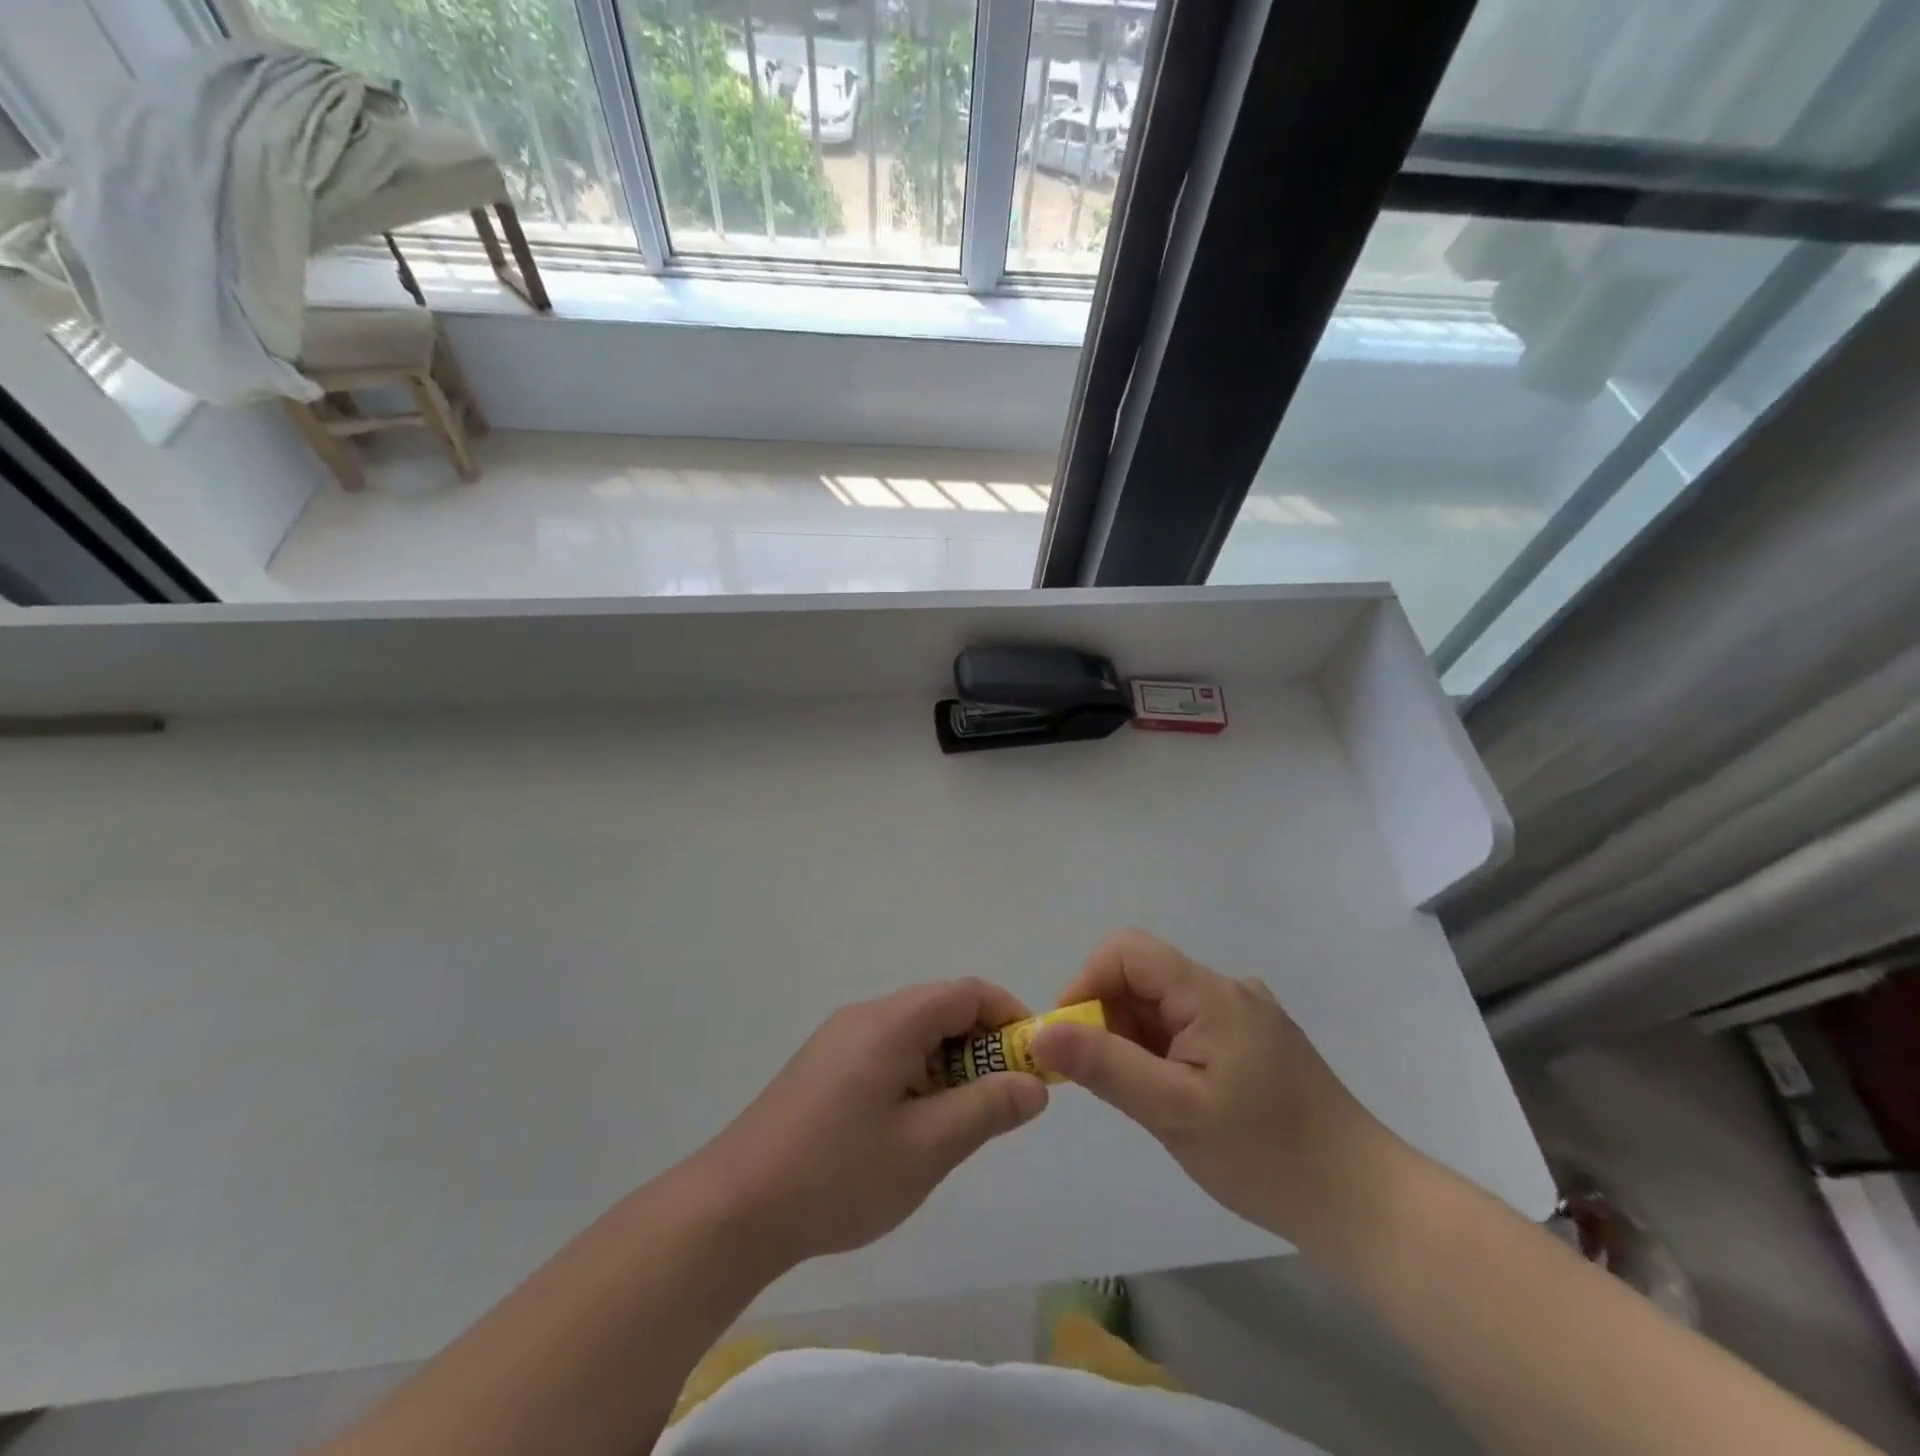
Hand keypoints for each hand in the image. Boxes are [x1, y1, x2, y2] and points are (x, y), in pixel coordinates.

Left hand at [691, 979, 1048, 1267]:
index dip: (1010, 1017)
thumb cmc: (838, 1175)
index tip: (1035, 1062)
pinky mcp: (823, 1065)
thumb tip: (1034, 1084)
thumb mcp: (925, 1149)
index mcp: (890, 1022)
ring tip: (958, 1122)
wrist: (733, 1208)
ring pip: (914, 1032)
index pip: (967, 992)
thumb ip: (986, 1110)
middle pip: (940, 1009)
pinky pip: (886, 1051)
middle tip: (1001, 1102)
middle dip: (982, 1046)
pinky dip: (916, 1073)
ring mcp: (839, 1039)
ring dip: (949, 1064)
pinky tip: (910, 1126)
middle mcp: (865, 1016)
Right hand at [1029, 929, 1402, 1249]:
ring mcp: (1246, 1015)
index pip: (1128, 951)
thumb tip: (1040, 1033)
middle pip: (1144, 977)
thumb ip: (1104, 1065)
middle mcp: (1228, 990)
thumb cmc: (1267, 1155)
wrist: (1365, 1203)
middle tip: (1104, 1082)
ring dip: (1136, 1040)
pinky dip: (1164, 1052)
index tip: (1070, 1040)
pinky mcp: (1256, 1042)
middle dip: (1108, 1018)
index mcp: (1210, 993)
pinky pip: (1189, 1027)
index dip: (1087, 982)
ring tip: (1146, 1099)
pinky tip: (1176, 1099)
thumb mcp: (1174, 1111)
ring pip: (1164, 1005)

-*-*-

TASK GOAL>
The response has to be an exact copy of all the data, pictures excluded.

TASK OUTPUT>
Hand keypoints for each hand in the image. Boxes are [x1, y1, x2, y2] and points are (x, y), in pixel coordinates.

Left hand at [691, 979, 1048, 1267]:
index dip: (1010, 1017)
thumb cmc: (838, 1175)
index tip: (1035, 1062)
pinky mcp: (823, 1065)
thumb tip: (1034, 1084)
thumb mcp: (925, 1149)
index mcp: (890, 1022)
ring tip: (958, 1122)
wrist: (733, 1208)
ring pip: (914, 1032)
index pip: (967, 992)
thumb ip: (986, 1110)
middle pip: (940, 1009)
pinky pip: (886, 1051)
middle tip: (1001, 1102)
middle dip: (982, 1046)
pinky dip: (916, 1073)
ring mcp: (839, 1039)
ring dip: (949, 1064)
pinky tip: (910, 1126)
middle mcp: (865, 1016)
Right hand at [1029, 929, 1402, 1249]:
ring mcp: (1246, 1015)
index pip: (1128, 951)
thumb tip: (1040, 1033)
middle pip: (1144, 977)
thumb ip: (1104, 1065)
middle mcp: (1228, 990)
thumb cmc: (1267, 1155)
wrist: (1365, 1203)
middle tip: (1104, 1082)
ring dip: (1136, 1040)
pinky dip: (1164, 1052)
index tip: (1070, 1040)
pinky mcp: (1256, 1042)
middle dip: (1108, 1018)
index mcp: (1210, 993)
pinky pip: (1189, 1027)
index dip: (1087, 982)
ring tip: (1146, 1099)
pinky tip: (1176, 1099)
thumb mcp: (1174, 1111)
ring pip: (1164, 1005)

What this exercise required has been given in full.